Leurs ententes avec Trump ne comprenaient aucune promesse contraignante de sa part ou de son administration. « À tout moment, il pourrait menacer les cabinets à nouveau et exiger plus de concessions », souligne le Times, établissant un parallèle avec les médias comme ABC News qui ont accepté des règlements « de facto des pots-de-vin » en réponse à ses poursuites.
Les quatre cabinets qui ont combattu la Maison-Blanche ont « lu correctement la situation ». « Ils ont insisté sur le respect de la procédure régulière et se sont fiés aux juges pour protéger leurs droits en vertu de la Constitution. »

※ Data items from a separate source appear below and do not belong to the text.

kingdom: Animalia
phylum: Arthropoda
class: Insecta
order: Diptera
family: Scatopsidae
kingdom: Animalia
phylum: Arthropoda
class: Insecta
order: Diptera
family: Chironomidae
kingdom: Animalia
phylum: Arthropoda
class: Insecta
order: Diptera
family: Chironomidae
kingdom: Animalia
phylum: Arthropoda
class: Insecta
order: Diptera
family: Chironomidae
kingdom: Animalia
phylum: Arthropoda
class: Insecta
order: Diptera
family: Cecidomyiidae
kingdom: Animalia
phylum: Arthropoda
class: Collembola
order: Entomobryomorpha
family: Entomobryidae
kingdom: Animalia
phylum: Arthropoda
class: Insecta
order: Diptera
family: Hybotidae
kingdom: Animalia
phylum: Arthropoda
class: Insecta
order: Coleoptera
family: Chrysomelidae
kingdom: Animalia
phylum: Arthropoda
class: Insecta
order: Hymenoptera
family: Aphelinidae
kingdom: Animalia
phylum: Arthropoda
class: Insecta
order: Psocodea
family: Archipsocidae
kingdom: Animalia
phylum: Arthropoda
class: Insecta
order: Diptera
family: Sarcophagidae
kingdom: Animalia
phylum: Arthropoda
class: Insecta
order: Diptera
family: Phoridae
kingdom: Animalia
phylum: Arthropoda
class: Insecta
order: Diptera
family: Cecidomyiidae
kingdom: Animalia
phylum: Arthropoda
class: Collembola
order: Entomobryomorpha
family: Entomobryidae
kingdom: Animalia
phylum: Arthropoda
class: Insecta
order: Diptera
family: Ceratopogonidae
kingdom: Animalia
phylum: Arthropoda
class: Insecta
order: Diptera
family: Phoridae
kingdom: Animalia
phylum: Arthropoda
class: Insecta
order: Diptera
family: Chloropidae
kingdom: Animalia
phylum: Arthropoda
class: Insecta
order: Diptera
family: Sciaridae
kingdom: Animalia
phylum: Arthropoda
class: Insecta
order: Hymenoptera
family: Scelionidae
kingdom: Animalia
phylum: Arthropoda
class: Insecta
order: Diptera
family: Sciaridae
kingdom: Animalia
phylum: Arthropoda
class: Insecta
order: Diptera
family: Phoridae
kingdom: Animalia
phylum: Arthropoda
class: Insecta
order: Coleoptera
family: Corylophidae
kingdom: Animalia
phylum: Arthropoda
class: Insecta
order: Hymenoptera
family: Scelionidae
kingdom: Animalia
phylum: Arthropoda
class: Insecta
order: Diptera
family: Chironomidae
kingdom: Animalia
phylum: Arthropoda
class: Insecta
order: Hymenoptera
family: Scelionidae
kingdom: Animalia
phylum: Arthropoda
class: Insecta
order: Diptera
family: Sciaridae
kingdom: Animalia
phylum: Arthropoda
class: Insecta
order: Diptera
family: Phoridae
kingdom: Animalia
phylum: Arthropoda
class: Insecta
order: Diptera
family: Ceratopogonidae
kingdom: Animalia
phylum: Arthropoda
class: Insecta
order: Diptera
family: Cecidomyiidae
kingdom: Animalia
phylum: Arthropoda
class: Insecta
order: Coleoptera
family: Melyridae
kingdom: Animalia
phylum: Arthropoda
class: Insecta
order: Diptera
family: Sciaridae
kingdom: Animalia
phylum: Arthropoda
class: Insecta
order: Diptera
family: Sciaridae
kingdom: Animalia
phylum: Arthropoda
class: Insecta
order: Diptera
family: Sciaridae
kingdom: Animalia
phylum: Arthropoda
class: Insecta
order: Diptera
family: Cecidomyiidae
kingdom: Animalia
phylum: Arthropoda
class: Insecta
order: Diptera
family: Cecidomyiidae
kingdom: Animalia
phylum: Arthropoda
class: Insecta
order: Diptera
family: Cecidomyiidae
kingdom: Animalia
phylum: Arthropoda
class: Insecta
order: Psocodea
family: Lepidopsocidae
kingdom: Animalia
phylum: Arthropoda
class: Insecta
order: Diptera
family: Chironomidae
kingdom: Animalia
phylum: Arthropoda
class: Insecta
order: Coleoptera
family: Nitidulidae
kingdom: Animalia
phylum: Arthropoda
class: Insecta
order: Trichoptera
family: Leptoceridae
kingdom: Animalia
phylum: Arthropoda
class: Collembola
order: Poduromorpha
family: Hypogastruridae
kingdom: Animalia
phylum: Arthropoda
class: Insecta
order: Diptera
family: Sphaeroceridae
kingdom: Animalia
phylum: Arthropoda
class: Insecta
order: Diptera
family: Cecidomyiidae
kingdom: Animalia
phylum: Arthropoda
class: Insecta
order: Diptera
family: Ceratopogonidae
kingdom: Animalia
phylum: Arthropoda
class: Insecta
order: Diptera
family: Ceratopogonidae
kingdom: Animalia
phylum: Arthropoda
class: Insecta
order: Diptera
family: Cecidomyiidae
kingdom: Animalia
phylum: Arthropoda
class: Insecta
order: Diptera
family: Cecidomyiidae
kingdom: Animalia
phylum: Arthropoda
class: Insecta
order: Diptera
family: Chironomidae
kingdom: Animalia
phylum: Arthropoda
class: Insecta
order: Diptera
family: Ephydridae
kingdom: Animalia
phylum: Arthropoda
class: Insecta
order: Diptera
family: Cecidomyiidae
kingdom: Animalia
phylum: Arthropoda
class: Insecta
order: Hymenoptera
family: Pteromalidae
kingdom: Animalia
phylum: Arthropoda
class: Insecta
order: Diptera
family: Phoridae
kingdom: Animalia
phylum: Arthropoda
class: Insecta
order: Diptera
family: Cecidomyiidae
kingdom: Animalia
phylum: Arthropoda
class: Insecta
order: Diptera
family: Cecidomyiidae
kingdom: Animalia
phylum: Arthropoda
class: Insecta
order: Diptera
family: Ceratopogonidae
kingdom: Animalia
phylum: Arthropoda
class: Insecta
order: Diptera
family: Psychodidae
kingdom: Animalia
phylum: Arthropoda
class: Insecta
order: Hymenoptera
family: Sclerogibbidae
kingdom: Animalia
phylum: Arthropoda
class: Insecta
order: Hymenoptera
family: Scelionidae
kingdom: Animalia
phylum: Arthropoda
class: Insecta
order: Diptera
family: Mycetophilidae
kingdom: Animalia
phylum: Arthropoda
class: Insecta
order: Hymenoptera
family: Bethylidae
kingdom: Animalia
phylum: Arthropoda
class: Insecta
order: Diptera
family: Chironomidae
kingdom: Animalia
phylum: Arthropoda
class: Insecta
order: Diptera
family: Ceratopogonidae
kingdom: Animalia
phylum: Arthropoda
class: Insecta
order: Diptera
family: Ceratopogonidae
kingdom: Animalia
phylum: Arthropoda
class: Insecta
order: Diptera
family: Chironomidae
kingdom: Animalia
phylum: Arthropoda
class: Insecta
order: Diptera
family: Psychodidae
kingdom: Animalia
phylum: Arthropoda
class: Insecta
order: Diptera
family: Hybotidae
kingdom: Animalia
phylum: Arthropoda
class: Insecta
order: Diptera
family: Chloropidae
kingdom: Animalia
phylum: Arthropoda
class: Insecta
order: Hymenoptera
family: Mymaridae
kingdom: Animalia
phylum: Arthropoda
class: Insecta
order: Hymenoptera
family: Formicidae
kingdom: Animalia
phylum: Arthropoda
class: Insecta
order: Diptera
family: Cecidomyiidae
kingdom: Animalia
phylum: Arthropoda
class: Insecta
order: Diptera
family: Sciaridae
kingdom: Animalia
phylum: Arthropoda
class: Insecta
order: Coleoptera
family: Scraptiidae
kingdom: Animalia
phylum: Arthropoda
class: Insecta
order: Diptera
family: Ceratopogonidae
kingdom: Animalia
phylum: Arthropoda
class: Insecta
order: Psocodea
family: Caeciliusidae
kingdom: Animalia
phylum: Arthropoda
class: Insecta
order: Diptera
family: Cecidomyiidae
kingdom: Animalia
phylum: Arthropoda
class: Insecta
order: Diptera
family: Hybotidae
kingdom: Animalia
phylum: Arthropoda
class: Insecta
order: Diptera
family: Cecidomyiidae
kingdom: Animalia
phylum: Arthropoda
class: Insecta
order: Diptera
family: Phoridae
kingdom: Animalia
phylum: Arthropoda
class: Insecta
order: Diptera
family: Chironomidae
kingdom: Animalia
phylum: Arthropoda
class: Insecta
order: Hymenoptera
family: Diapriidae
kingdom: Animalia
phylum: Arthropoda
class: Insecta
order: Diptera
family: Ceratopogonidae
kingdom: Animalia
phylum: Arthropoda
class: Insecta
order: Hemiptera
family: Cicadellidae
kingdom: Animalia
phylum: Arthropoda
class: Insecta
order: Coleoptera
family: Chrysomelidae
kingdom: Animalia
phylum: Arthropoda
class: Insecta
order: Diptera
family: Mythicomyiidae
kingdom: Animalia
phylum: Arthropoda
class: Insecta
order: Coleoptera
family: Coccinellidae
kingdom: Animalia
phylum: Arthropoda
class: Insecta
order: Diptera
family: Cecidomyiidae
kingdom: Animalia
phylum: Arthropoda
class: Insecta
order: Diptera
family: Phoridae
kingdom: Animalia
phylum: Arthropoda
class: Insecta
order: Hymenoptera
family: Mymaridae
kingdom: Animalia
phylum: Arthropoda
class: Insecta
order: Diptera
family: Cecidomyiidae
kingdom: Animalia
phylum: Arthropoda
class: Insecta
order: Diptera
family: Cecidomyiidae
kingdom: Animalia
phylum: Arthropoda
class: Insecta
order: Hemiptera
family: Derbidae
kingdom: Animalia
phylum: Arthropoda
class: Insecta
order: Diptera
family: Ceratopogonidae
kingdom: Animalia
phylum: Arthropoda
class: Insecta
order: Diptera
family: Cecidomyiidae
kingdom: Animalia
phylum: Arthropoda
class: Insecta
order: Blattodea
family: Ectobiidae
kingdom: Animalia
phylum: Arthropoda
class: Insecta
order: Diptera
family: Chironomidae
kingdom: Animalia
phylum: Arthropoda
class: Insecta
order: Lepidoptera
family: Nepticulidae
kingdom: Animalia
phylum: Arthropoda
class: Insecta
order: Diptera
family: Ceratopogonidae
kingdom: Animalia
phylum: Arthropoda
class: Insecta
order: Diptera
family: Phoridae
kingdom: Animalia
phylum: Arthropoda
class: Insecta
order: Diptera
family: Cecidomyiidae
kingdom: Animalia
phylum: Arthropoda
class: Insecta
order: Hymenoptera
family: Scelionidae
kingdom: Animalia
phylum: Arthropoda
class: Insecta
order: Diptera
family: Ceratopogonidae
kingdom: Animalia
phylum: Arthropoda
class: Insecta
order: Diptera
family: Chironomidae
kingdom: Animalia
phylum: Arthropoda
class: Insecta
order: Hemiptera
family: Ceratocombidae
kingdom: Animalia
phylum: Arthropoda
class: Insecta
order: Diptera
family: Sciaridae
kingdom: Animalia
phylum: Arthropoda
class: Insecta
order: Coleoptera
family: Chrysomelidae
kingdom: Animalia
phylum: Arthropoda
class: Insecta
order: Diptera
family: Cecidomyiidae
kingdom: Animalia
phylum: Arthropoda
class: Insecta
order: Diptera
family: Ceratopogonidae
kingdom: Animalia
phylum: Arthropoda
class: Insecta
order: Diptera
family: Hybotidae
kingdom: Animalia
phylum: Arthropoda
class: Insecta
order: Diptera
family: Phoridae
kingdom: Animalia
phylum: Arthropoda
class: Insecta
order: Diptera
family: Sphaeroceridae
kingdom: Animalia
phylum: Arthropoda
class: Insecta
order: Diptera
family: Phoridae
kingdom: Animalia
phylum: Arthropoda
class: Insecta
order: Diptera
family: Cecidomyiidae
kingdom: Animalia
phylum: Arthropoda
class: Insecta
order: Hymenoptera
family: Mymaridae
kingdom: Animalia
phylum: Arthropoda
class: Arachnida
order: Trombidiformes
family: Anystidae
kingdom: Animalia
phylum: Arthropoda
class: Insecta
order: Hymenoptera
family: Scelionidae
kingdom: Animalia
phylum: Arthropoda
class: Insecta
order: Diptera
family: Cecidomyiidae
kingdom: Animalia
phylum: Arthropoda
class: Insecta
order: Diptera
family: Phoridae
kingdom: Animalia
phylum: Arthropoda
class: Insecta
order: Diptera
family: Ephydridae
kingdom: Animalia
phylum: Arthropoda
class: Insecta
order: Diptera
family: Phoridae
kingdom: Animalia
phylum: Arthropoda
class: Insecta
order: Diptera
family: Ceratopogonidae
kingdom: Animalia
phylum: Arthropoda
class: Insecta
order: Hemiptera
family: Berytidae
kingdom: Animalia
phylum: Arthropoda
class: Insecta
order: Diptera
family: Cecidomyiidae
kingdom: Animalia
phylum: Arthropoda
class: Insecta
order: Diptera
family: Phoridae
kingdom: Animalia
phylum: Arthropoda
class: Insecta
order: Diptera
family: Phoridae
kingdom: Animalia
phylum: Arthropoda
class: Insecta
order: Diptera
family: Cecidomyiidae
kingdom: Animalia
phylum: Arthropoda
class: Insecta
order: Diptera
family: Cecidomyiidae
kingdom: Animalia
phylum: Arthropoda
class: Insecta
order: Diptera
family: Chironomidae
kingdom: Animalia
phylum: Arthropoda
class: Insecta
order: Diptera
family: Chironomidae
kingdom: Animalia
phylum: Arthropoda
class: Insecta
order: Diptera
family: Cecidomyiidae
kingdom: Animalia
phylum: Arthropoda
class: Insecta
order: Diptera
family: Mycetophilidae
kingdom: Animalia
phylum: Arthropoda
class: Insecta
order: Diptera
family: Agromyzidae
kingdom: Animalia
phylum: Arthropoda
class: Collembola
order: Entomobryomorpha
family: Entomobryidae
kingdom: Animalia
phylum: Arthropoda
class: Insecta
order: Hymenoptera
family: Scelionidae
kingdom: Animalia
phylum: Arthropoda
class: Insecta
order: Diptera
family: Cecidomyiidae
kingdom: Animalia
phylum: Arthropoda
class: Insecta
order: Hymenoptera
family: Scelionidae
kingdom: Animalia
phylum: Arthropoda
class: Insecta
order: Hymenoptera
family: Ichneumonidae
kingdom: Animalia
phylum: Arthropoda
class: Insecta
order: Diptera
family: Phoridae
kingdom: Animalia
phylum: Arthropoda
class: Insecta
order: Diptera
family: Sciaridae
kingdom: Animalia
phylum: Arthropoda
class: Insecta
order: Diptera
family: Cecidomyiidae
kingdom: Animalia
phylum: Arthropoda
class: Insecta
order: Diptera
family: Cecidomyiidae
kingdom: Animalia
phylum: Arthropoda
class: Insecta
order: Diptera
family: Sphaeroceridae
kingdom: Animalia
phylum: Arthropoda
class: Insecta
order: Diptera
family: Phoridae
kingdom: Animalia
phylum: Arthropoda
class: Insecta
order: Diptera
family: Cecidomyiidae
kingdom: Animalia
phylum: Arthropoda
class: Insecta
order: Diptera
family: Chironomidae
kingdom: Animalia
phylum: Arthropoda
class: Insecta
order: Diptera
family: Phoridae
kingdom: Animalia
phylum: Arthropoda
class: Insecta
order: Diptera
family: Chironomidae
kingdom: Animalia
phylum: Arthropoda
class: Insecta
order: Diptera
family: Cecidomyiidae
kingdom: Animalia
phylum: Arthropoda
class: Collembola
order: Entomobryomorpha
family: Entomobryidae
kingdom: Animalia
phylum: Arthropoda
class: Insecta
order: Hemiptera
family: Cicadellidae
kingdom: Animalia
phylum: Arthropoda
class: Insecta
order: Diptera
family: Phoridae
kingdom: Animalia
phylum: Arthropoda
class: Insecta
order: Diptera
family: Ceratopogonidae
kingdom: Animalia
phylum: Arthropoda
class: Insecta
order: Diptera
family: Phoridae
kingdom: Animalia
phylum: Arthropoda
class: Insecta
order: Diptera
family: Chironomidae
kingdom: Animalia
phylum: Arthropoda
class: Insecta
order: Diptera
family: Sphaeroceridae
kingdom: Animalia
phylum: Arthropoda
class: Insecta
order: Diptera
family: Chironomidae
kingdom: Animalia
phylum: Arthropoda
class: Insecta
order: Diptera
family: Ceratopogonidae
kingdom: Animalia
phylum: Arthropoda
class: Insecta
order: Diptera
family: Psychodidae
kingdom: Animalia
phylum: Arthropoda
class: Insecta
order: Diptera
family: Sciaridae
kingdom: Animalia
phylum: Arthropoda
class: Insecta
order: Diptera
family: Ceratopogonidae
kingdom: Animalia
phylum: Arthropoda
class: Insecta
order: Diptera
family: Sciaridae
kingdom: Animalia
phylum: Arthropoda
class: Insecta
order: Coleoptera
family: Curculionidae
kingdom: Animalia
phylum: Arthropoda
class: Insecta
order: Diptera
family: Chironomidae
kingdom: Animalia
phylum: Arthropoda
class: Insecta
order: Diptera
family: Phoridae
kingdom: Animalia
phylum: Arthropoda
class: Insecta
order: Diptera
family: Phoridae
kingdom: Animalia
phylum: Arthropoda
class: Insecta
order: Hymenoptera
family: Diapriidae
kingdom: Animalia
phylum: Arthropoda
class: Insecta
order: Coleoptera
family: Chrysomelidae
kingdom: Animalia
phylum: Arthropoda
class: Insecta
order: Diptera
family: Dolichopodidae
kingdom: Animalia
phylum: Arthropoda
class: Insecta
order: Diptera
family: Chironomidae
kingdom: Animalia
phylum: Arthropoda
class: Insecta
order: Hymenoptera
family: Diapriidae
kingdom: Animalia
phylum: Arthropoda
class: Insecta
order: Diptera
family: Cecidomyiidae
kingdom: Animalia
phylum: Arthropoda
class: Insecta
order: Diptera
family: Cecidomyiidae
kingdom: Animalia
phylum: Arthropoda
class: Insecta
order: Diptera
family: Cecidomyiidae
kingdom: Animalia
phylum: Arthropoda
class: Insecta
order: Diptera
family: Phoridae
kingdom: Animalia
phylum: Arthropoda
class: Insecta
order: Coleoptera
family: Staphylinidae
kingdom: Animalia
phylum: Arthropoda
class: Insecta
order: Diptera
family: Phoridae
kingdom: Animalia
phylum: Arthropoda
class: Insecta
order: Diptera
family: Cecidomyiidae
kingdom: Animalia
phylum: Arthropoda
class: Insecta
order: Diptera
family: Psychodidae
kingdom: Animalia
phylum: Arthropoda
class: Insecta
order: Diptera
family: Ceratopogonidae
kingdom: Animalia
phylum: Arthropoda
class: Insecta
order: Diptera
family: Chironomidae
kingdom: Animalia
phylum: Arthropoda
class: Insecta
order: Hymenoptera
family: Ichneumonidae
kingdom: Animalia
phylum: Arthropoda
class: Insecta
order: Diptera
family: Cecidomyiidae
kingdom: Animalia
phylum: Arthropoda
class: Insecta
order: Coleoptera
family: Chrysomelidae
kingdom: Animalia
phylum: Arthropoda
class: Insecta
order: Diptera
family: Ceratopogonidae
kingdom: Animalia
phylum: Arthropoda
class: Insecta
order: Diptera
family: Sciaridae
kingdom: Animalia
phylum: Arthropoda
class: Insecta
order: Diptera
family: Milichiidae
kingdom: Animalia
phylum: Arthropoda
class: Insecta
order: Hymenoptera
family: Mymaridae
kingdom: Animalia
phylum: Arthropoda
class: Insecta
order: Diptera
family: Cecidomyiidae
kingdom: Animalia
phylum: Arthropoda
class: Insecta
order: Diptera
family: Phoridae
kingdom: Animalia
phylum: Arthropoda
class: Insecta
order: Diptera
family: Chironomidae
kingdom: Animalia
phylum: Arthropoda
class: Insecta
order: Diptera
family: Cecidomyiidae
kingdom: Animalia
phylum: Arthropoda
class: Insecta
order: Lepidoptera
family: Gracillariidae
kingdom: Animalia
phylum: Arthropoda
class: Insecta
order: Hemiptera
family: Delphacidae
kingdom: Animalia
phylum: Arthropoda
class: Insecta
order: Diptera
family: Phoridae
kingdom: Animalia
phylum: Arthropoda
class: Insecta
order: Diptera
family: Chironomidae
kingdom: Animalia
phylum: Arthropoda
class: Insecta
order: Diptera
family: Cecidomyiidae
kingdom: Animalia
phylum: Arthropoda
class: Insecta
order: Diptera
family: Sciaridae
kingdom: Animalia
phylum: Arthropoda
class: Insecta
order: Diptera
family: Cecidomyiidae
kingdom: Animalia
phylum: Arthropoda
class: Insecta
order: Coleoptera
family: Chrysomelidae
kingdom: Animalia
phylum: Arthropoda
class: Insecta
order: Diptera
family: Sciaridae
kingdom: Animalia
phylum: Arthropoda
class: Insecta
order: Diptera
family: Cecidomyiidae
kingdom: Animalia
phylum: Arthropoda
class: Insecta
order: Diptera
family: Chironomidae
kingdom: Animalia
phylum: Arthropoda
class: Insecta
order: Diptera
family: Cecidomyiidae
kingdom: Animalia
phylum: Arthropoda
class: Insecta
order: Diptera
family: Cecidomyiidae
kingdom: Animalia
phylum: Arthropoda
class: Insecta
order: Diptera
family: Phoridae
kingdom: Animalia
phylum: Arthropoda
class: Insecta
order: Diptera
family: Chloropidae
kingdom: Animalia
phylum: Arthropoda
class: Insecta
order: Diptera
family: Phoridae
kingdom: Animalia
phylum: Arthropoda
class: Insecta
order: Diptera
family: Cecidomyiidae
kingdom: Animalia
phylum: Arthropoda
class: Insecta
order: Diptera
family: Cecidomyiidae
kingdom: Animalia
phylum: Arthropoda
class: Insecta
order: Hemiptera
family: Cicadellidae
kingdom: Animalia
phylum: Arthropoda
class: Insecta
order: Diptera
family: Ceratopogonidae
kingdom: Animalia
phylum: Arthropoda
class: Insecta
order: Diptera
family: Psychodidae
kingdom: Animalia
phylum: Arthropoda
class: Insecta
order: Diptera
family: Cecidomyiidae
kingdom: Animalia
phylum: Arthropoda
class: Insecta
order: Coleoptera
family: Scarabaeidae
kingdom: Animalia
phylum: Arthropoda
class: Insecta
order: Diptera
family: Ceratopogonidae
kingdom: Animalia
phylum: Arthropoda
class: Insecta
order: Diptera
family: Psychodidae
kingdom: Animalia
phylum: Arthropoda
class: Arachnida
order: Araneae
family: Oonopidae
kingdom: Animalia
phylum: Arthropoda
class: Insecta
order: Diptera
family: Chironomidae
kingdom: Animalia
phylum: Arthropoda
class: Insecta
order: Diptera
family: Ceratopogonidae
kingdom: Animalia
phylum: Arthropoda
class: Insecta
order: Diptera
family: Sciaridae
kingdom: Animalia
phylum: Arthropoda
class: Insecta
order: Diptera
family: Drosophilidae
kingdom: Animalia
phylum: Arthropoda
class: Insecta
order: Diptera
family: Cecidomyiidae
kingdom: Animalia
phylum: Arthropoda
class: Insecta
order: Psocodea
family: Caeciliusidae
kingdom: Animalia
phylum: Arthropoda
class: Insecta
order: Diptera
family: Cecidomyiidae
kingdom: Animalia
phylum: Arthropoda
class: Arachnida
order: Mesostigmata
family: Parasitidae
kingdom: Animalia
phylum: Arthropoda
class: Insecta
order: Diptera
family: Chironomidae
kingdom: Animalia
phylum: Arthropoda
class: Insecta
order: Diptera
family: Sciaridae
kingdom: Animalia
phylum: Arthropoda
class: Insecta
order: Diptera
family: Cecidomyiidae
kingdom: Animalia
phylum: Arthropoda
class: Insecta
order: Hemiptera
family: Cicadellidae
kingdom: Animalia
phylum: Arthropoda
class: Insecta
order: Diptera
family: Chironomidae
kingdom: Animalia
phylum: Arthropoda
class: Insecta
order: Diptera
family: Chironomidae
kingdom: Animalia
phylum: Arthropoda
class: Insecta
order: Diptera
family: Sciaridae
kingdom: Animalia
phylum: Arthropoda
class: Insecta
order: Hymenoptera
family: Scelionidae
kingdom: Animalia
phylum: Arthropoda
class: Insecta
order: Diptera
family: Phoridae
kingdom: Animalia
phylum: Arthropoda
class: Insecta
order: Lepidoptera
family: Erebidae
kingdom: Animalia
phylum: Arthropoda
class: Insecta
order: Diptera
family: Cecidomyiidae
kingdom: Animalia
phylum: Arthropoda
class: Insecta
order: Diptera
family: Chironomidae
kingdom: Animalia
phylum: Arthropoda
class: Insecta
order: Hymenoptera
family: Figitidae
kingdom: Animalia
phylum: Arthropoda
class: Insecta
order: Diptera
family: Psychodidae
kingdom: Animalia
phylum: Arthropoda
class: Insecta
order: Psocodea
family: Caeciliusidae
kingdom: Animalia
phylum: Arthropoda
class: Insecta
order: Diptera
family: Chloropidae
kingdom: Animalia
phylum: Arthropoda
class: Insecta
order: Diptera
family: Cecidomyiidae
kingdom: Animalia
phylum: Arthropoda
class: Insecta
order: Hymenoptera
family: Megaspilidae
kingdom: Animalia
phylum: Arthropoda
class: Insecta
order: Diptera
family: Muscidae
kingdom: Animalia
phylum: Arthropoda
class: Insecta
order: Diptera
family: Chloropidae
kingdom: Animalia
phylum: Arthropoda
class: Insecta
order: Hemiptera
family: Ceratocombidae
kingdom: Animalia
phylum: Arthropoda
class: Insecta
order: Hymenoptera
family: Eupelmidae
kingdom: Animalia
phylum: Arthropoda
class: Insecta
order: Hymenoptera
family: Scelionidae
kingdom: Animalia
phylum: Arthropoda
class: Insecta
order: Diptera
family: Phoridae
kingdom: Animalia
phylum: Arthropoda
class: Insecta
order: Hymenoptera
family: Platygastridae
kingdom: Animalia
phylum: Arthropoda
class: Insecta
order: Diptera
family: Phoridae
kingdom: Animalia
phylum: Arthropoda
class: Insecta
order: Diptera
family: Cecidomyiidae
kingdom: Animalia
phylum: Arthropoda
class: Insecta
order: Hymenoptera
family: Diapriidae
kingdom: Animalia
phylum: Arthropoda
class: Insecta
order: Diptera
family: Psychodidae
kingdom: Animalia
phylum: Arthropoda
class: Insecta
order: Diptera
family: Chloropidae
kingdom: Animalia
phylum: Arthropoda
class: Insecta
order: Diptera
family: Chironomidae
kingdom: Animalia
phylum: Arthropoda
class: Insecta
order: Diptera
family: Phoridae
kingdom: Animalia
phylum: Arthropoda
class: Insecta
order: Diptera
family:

La solidarité fait la différence
Le Times salue également les cabinets qui sont venus à la défense des quatre résistants, incluant Clement & Murphy, Cooley, Munger Tolles & Olson et Williams & Connolly. Des clients corporatifs comme Microsoft, qui a déplacé certains mandats de Simpson Thacher (un des capitulards) vers Jenner & Block (un des résistants), méritent aussi reconnaissance.
« Ces gestes soulignent l'importance de la solidarité lorsqu'une démocratie est menacée », conclut l'éditorial. « Chaque fois que quelqu'un défend ses principes, il devient plus facile pour les autres de faire de même. »
Le message du Times est sans équivoque : Trump peut sembler omnipotent, mais « il peut être contenu ». La démocratie américaine « a plus qu'une chance de s'en sortir tant que les Américains sont prêts à se battre ».